Write out each record exactly as it stands. No pictures belong in the copy.

Saved entries:
= Beginning of Section =
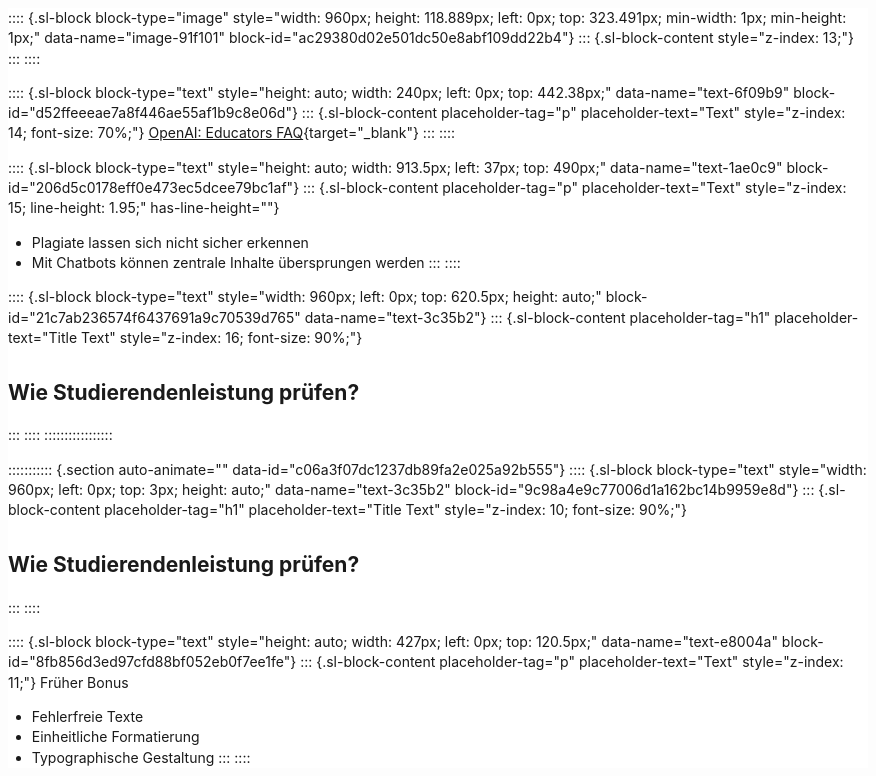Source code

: :::: {.sl-block block-type="image" style="width: 960px; height: 118.889px; left: 0px; top: 323.491px; min-width: 1px; min-height: 1px;" data-name="image-91f101" block-id="ac29380d02e501dc50e8abf109dd22b4"}
::: {.sl-block-content style="z-index: 13;"}
:::
::::

:::: {.sl-block block-type="text" style="height: auto; width: 240px; left: 0px; top: 442.38px;" data-name="text-6f09b9" block-id="d52ffeeeae7a8f446ae55af1b9c8e06d"}
::: {.sl-block-content placeholder-tag="p" placeholder-text="Text" style="z-index: 14; font-size: 70%;"}
[OpenAI: Educators
FAQ](https://help.openai.com/en/articles/8313351-how-can-educators-respond-to-students-presenting-ai-generated-content-as-their-own){target="_blank"}
:::
::::

:::: {.sl-block block-type="text" style="height: auto; width: 913.5px; left: 37px; top: 490px;" data-name="text-1ae0c9" block-id="206d5c0178eff0e473ec5dcee79bc1af"}
::: {.sl-block-content placeholder-tag="p" placeholder-text="Text" style="z-index: 15; line-height: 1.95;" has-line-height=""}
-   Plagiate lassen sich nicht sicher erkennen
-   Mit Chatbots können zentrale Inhalte übersprungen werden
:::
::::

:::: {.sl-block block-type="text" style="width: 960px; left: 0px; top: 620.5px; height: auto;" block-id="21c7ab236574f6437691a9c70539d765" data-name="text-3c35b2"}
::: {.sl-block-content placeholder-tag="h1" placeholder-text="Title Text" style="z-index: 16; font-size: 90%;"}
## Wie Studierendenleistung prüfen?
:::
::::
:::::::::::::::::

::::::::::: {.section auto-animate="" data-id="c06a3f07dc1237db89fa2e025a92b555"}
:::: {.sl-block block-type="text" style="width: 960px; left: 0px; top: 3px; height: auto;" data-name="text-3c35b2" block-id="9c98a4e9c77006d1a162bc14b9959e8d"}
::: {.sl-block-content placeholder-tag="h1" placeholder-text="Title Text" style="z-index: 10; font-size: 90%;"}
## Wie Studierendenleistung prüfen?
:::
::::

:::: {.sl-block block-type="text" style="height: auto; width: 427px; left: 0px; top: 120.5px;" data-name="text-e8004a" block-id="8fb856d3ed97cfd88bf052eb0f7ee1fe"}
::: {.sl-block-content placeholder-tag="p" placeholder-text="Text" style="z-index: 11;"}
Früher Bonus

-   Fehlerfreie Texte
-   Einheitliche Formatierung
-   Typographische Gestaltung
:::
::::
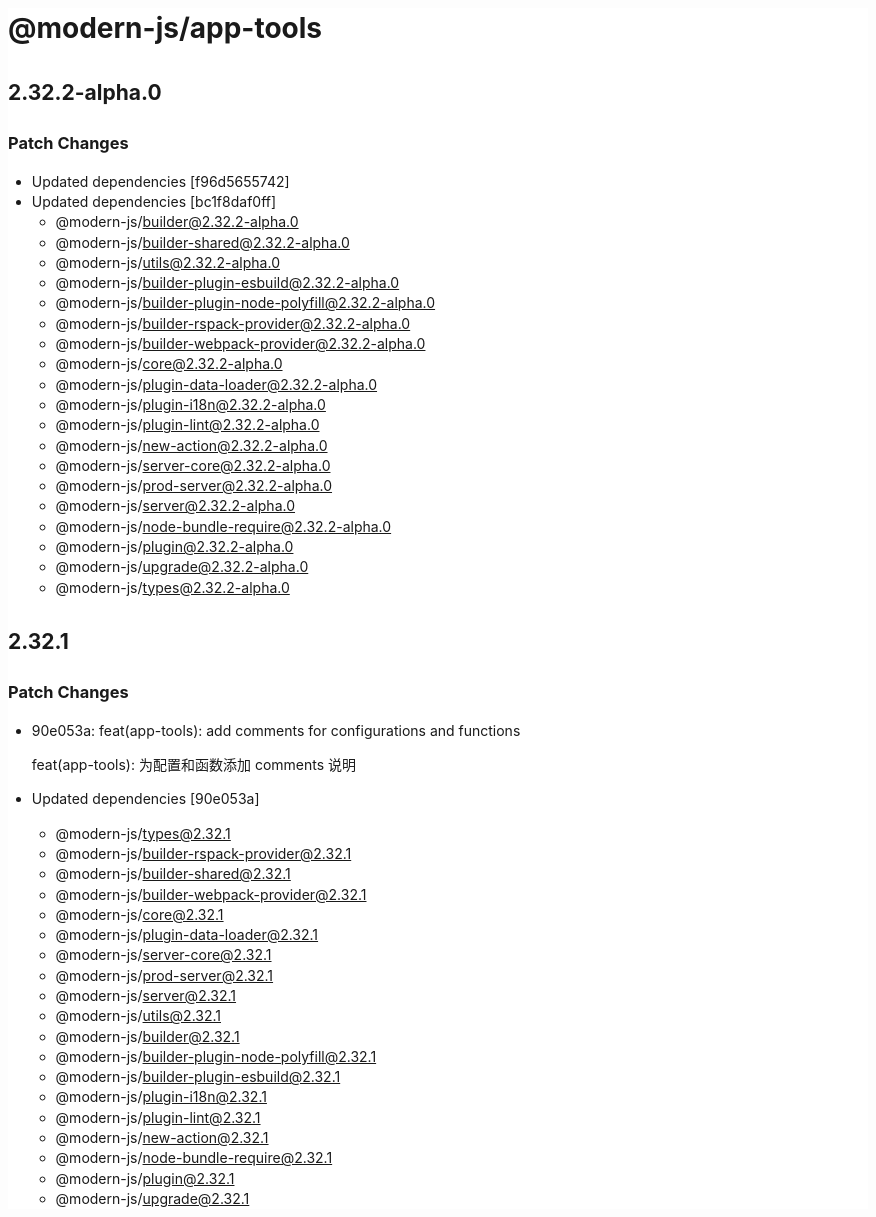 # @modern-js/app-tools

## 2.32.2-alpha.0

### Patch Changes

- Updated dependencies [f96d5655742]
- Updated dependencies [bc1f8daf0ff]
  - @modern-js/builder@2.32.2-alpha.0
  - @modern-js/builder-shared@2.32.2-alpha.0
  - @modern-js/utils@2.32.2-alpha.0
  - @modern-js/builder-plugin-esbuild@2.32.2-alpha.0
  - @modern-js/builder-plugin-node-polyfill@2.32.2-alpha.0
  - @modern-js/builder-rspack-provider@2.32.2-alpha.0
  - @modern-js/builder-webpack-provider@2.32.2-alpha.0
  - @modern-js/core@2.32.2-alpha.0
  - @modern-js/plugin-data-loader@2.32.2-alpha.0
  - @modern-js/plugin-i18n@2.32.2-alpha.0
  - @modern-js/plugin-lint@2.32.2-alpha.0
  - @modern-js/new-action@2.32.2-alpha.0
  - @modern-js/server-core@2.32.2-alpha.0
  - @modern-js/prod-server@2.32.2-alpha.0
  - @modern-js/server@2.32.2-alpha.0
  - @modern-js/node-bundle-require@2.32.2-alpha.0
  - @modern-js/plugin@2.32.2-alpha.0
  - @modern-js/upgrade@2.32.2-alpha.0
  - @modern-js/types@2.32.2-alpha.0

## 2.32.1

### Patch Changes

- 90e053a: feat(app-tools): add comments for configurations and functions

  feat(app-tools): 为配置和函数添加 comments 说明

- Updated dependencies [90e053a]
  - @modern-js/types@2.32.1
  - @modern-js/builder-rspack-provider@2.32.1
  - @modern-js/builder-shared@2.32.1
  - @modern-js/builder-webpack-provider@2.32.1
  - @modern-js/core@2.32.1
  - @modern-js/plugin-data-loader@2.32.1
  - @modern-js/server-core@2.32.1
  - @modern-js/prod-server@2.32.1
  - @modern-js/server@2.32.1
  - @modern-js/utils@2.32.1
  - @modern-js/builder@2.32.1
  - @modern-js/builder-plugin-node-polyfill@2.32.1
  - @modern-js/builder-plugin-esbuild@2.32.1
  - @modern-js/plugin-i18n@2.32.1
  - @modern-js/plugin-lint@2.32.1
  - @modern-js/new-action@2.32.1
  - @modern-js/node-bundle-require@2.32.1
  - @modern-js/plugin@2.32.1
  - @modern-js/upgrade@2.32.1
= End of Section =
*SOLVED EXERCISE*
Source code

: :::: {.sl-block block-type="image" style="width: 960px; height: 118.889px; left: 0px; top: 323.491px; min-width: 1px; min-height: 1px;" data-name="image-91f101" block-id="ac29380d02e501dc50e8abf109dd22b4"}
::: {.sl-block-content style="z-index: 13;"}
:::
::::

:::: {.sl-block block-type="text" style="height: auto; width: 240px; left: 0px; top: 442.38px;" data-name="text-6f09b9" block-id="d52ffeeeae7a8f446ae55af1b9c8e06d"}
::: {.sl-block-content placeholder-tag="p" placeholder-text="Text" style="z-index: 14; font-size: 70%;"}
[OpenAI: Educators
FAQ](https://help.openai.com/en/articles/8313351-how-can-educators-respond-to-students-presenting-ai-generated-content-as-their-own){target="_blank"}
:::
::::

:::: {.sl-block block-type="text" style="height: auto; width: 913.5px; left: 37px; top: 490px;" data-name="text-1ae0c9" block-id="206d5c0178eff0e473ec5dcee79bc1af"}
::: {.sl-block-content placeholder-tag="p" placeholder-text="Text" style="z-index: 15; line-height: 1.95;" has-line-height=""}
-   Plagiate lassen sich nicht sicher erkennen
-   Mit Chatbots können zentrale Inhalte übersprungen werden
:::
::::

:::: {.sl-block block-type="text" style="width: 960px; left: 0px; top: 620.5px; height: auto;" block-id="21c7ab236574f6437691a9c70539d765" data-name="text-3c35b2"}
::: {.sl-block-content placeholder-tag="h1" placeholder-text="Title Text" style="z-index: 16; font-size: 90%;"}
## Wie Studierendenleistung prüfen?
:::
::::
:::::::::::::::::

::::::::::: {.section auto-animate="" data-id="c06a3f07dc1237db89fa2e025a92b555"}
:::: {.sl-block block-type="text" style="width: 960px; left: 0px; top: 3px; height: auto;" data-name="text-3c35b2" block-id="9c98a4e9c77006d1a162bc14b9959e8d"}
::: {.sl-block-content placeholder-tag="h1" placeholder-text="Title Text" style="z-index: 10; font-size: 90%;"}
## Wie Studierendenleistung prüfen?
:::
::::

:::: {.sl-block block-type="text" style="height: auto; width: 427px; left: 0px; top: 120.5px;" data-name="text-e8004a" block-id="8fb856d3ed97cfd88bf052eb0f7ee1fe"}
::: {.sl-block-content placeholder-tag="p" placeholder-text="Text" style="z-index: 11;"}
Früher Bonus

-   Fehlerfreie Texte
-   Einheitliche Formatierung
-   Typographische Gestaltung
:::
::::
 # @modern-js/app-tools

## 2.32.2-alpha.0

### Patch Changes

- Updated dependencies [f96d5655742]
- Updated dependencies [bc1f8daf0ff]
  - @modern-js/builder@2.32.2-alpha.0
  - @modern-js/builder-shared@2.32.2-alpha.0
  - @modern-js/utils@2.32.2-alpha.0
  - @modern-js/builder-plugin-esbuild@2.32.2-alpha.0
  - @modern-js/builder-plugin-node-polyfill@2.32.2-alpha.0
  - @modern-js/builder-rspack-provider@2.32.2-alpha.0
  - @modern-js/builder-webpack-provider@2.32.2-alpha.0
  - @modern-js/core@2.32.2-alpha.0
  - @modern-js/plugin-data-loader@2.32.2-alpha.0
  - @modern-js/plugin-i18n@2.32.2-alpha.0
  - @modern-js/plugin-lint@2.32.2-alpha.0
  - @modern-js/new-action@2.32.2-alpha.0
  - @modern-js/server-core@2.32.2-alpha.0
  - @modern-js/prod-server@2.32.2-alpha.0
  - @modern-js/server@2.32.2-alpha.0
  - @modern-js/node-bundle-require@2.32.2-alpha.0
  - @modern-js/plugin@2.32.2-alpha.0
  - @modern-js/upgrade@2.32.2-alpha.0
  - @modern-js/types@2.32.2-alpha.0

## 2.32.1

### Patch Changes

- 90e053a: feat(app-tools): add comments for configurations and functions

  feat(app-tools): 为配置和函数添加 comments 说明

- Updated dependencies [90e053a]
  - @modern-js/types@2.32.1
  - @modern-js/builder-rspack-provider@2.32.1
  - @modern-js/builder-shared@2.32.1
  - @modern-js/builder-webpack-provider@2.32.1
  - @modern-js/core@2.32.1
  - @modern-js/plugin-data-loader@2.32.1
  - @modern-js/server-core@2.32.1
  - @modern-js/prod-server@2.32.1
  - @modern-js/server@2.32.1
  - @modern-js/utils@2.32.1
  - @modern-js/builder@2.32.1
  - @modern-js/builder-plugin-node-polyfill@2.32.1
  - @modern-js/builder-plugin-esbuild@2.32.1
  - @modern-js/plugin-i18n@2.32.1
  - @modern-js/plugin-lint@2.32.1
  - @modern-js/new-action@2.32.1
  - @modern-js/node-bundle-require@2.32.1
  - @modern-js/plugin@2.32.1
  - @modern-js/upgrade@2.32.1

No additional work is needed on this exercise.